**About this task**
Go through the rows below and pull out every line that contains the word "chất", copying each such line in full.
(Information begins)
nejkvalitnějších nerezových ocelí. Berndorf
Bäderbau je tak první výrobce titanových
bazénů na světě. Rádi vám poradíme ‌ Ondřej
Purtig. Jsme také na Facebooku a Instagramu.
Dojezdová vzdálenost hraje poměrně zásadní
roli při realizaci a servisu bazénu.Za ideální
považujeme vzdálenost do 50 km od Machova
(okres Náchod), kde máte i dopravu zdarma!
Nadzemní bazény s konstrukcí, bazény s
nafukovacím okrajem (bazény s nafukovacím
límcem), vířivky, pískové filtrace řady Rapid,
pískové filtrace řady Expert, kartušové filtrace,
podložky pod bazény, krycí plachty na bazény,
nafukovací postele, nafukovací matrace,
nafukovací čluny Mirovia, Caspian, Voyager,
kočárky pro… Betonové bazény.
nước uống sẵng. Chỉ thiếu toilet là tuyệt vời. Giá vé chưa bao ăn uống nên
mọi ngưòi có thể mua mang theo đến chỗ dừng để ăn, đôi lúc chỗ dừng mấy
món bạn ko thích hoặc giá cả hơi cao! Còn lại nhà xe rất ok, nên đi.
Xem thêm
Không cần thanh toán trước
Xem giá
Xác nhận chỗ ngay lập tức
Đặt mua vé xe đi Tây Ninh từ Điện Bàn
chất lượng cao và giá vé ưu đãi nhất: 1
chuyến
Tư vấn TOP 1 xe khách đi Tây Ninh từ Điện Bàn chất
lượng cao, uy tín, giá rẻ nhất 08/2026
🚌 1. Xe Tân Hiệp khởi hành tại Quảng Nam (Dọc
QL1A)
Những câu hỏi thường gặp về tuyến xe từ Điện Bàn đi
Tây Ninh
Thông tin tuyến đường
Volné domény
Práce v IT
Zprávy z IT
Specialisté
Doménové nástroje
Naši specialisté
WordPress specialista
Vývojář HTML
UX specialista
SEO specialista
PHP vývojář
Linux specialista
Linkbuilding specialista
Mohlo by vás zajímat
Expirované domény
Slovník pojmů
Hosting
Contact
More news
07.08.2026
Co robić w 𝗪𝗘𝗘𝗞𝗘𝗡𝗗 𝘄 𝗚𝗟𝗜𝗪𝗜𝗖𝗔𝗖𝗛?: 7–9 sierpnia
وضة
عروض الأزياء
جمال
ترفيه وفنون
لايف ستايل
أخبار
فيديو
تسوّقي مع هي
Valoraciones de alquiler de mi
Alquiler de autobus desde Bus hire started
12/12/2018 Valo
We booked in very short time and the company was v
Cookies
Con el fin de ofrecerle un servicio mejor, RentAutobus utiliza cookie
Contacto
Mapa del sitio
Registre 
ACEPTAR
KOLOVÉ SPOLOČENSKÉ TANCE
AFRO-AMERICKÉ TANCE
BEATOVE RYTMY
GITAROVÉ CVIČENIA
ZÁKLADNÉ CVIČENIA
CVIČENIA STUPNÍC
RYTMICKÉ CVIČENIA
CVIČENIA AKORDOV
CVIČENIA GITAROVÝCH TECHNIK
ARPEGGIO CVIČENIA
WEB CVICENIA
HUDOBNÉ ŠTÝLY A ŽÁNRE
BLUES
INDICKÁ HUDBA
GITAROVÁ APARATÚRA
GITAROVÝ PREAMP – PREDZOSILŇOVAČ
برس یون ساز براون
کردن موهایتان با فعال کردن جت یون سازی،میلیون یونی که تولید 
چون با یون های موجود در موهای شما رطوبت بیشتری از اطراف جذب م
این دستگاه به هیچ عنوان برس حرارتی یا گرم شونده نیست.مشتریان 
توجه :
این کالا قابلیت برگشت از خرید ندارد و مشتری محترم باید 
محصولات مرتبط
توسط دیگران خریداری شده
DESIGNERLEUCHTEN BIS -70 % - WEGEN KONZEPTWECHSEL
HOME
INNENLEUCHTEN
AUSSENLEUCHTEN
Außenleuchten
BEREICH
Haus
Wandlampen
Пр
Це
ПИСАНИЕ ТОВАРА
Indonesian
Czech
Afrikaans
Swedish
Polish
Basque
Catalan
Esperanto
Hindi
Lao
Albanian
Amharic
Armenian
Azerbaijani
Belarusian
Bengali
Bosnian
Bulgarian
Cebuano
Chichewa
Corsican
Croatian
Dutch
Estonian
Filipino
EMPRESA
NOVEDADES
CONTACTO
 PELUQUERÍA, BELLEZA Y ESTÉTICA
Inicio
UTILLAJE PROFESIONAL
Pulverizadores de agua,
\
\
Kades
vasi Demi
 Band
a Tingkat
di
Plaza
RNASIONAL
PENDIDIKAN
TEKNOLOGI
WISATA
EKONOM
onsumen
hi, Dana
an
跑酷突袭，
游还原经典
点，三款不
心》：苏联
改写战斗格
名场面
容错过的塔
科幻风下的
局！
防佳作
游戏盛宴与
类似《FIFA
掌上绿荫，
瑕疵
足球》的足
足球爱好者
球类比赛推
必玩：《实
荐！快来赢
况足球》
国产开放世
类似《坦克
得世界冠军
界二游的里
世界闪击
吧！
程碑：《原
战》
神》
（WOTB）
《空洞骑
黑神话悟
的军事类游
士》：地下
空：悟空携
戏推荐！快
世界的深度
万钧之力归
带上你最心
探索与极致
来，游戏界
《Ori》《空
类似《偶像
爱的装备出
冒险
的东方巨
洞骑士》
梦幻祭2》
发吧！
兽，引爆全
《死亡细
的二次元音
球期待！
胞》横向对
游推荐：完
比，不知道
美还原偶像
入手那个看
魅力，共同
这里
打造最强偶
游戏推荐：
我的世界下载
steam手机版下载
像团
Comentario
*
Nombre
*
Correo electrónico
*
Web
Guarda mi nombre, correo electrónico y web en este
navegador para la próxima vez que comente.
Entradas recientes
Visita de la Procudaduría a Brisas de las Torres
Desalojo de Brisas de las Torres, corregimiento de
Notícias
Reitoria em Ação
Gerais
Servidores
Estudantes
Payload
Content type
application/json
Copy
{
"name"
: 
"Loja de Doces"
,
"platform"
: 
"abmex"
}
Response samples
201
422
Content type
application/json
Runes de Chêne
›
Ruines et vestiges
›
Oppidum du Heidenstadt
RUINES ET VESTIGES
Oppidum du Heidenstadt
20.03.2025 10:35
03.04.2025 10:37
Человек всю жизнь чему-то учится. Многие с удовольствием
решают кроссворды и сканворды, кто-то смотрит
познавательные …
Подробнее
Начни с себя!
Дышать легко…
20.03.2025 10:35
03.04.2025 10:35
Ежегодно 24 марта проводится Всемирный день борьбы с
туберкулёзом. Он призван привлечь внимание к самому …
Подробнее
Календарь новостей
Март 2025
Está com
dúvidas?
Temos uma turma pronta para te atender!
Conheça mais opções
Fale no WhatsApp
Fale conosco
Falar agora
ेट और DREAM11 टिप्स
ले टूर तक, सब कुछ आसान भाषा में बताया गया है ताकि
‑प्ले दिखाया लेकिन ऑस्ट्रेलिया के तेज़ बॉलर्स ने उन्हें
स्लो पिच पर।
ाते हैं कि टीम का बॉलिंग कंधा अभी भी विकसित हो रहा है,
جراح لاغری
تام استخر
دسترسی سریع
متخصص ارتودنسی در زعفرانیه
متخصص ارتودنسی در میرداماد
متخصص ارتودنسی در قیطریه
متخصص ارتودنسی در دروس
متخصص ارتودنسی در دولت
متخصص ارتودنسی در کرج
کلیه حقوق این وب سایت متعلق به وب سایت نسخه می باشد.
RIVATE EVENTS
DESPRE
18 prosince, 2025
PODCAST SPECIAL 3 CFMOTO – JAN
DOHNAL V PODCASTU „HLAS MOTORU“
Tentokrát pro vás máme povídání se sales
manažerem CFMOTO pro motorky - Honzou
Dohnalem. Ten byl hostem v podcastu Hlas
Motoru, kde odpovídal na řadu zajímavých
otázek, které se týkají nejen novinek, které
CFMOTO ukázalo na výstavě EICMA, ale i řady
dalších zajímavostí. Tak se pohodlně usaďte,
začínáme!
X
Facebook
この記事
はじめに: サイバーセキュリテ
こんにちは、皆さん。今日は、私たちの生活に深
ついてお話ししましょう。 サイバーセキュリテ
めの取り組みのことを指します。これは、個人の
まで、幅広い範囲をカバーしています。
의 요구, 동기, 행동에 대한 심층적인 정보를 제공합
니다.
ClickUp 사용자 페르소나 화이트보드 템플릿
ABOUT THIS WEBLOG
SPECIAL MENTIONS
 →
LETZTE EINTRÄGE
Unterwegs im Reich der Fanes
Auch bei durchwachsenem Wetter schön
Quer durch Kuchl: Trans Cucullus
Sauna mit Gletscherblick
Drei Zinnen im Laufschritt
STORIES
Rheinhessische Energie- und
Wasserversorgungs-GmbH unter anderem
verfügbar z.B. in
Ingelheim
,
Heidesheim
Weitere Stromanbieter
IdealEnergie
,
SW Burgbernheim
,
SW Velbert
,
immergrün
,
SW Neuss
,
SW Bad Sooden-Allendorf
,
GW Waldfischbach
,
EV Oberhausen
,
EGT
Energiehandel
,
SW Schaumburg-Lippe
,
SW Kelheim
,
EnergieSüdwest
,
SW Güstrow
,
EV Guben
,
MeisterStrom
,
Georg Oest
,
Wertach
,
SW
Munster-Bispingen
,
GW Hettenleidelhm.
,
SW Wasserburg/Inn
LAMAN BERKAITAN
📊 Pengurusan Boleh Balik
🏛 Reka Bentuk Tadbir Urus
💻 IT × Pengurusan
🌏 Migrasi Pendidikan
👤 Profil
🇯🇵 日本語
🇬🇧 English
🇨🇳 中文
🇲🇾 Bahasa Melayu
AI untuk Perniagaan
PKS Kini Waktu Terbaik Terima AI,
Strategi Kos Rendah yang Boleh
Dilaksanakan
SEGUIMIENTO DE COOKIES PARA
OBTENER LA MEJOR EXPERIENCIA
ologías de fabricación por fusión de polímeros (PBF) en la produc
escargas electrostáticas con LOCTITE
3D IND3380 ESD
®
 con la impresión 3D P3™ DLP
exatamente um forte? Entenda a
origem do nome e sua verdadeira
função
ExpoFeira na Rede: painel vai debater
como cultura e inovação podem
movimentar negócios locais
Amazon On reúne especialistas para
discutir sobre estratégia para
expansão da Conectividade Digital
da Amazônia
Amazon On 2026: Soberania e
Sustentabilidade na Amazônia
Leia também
(Information ends)
**Task result**
chất lượng cao và giá vé ưu đãi nhất: 1
Tư vấn TOP 1 xe khách đi Tây Ninh từ Điện Bàn chất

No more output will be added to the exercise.